[Supplied passage — start]

Generate programmed data & create data frame out of it (generated data in to single column)

Initial context was, I was using "for loop" and generating some random data (using some logic shown below) and then writing that data to a key ('server_avg_response_time') in dictionary('data_dict'). Finally., that's a list('data_rows') of dictionaries and writing the whole to CSV.
Code snippet for generating random data:
server_avg_response_time_alert = "low"
for i in range(0,no_of_rows):
if (random.randint(0,10) != 7 and server_avg_response_time_alert != "high"):
data_dict['server_avg_response_time'] = random.randint(1,800000)
else:
if(server_avg_response_time_alert == "low"):
print "***ALERT***"
server_avg_response_time_alert = "high"
data_dict['server_avg_response_time'] = random.randint(600000,800000)
server_avg_response_time_period = random.randint(1,1000)

[Supplied passage — finish]
[Data for analysis — start]

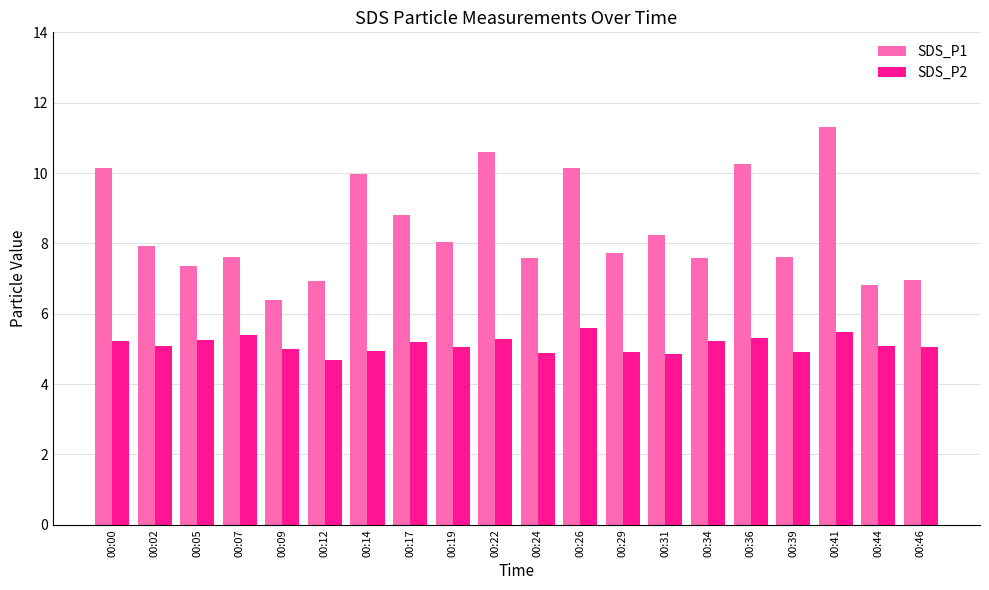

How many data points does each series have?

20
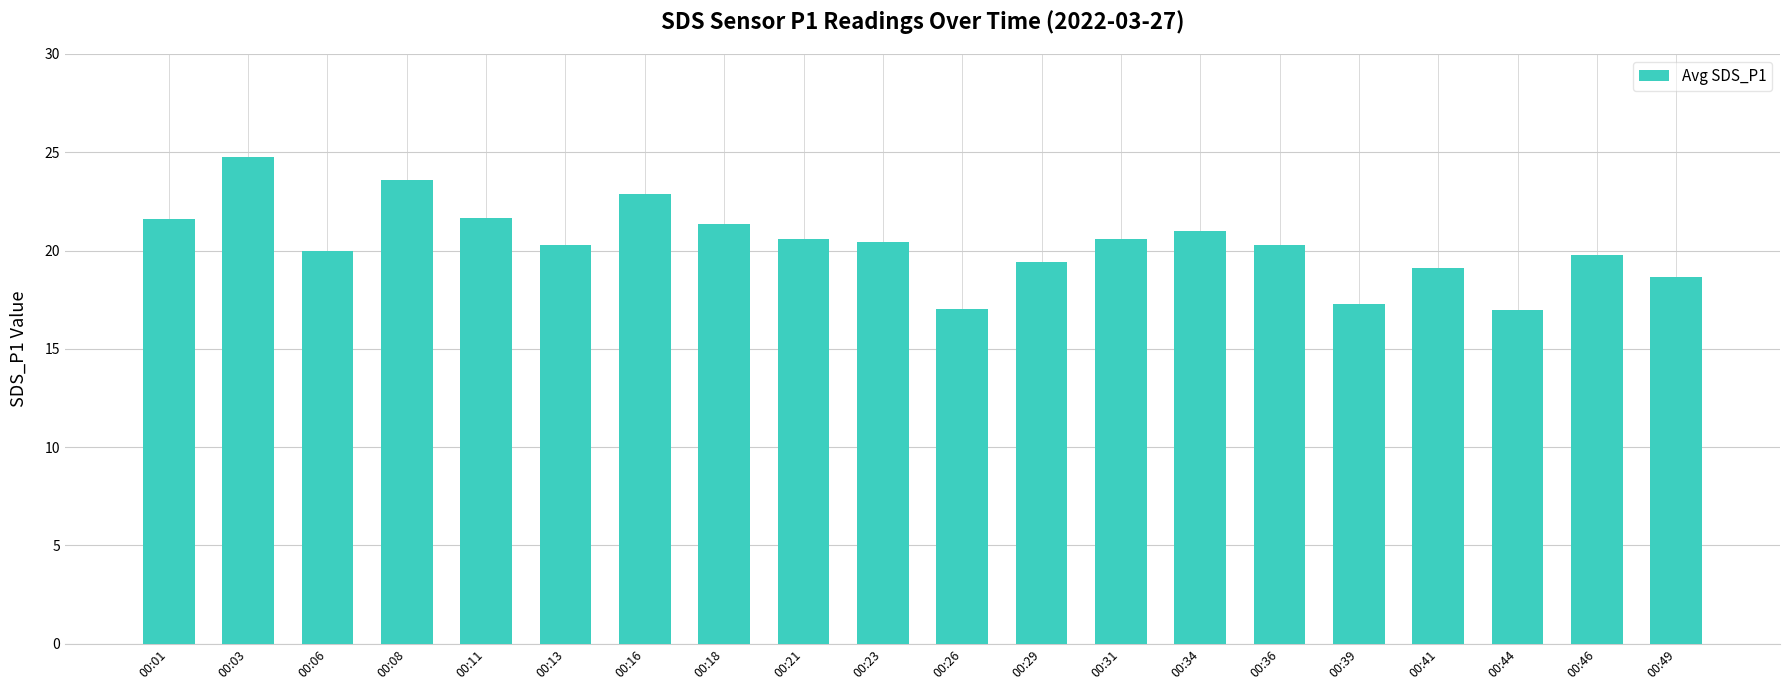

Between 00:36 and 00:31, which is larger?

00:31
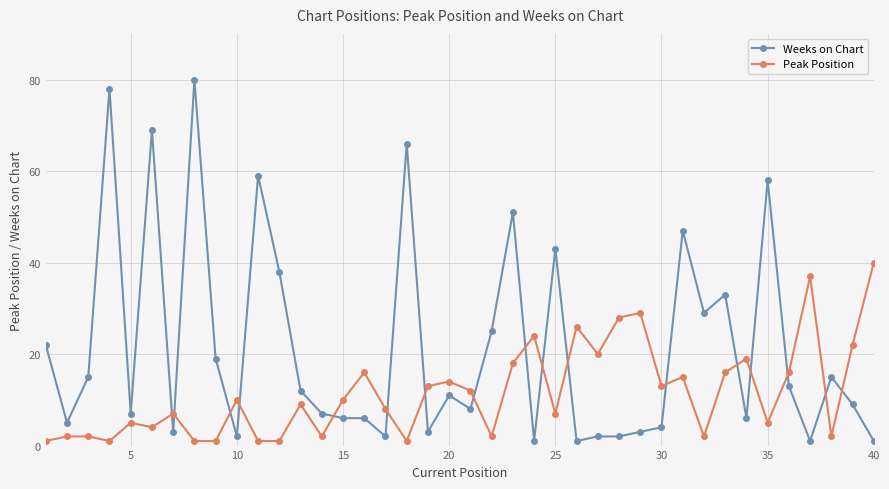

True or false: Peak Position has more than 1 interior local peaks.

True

[Data for analysis — finish]

*Task item*
Answer these about the post on generating random data:
1. What is the name of the dictionary the generated values are written to?
2. What value is server_avg_response_time_alert set to before the loop begins?
3. In the alert branch, what range is server_avg_response_time drawn from?

*Answer to this problem*
1. data_dict
2. "low"
3. 600000 to 800000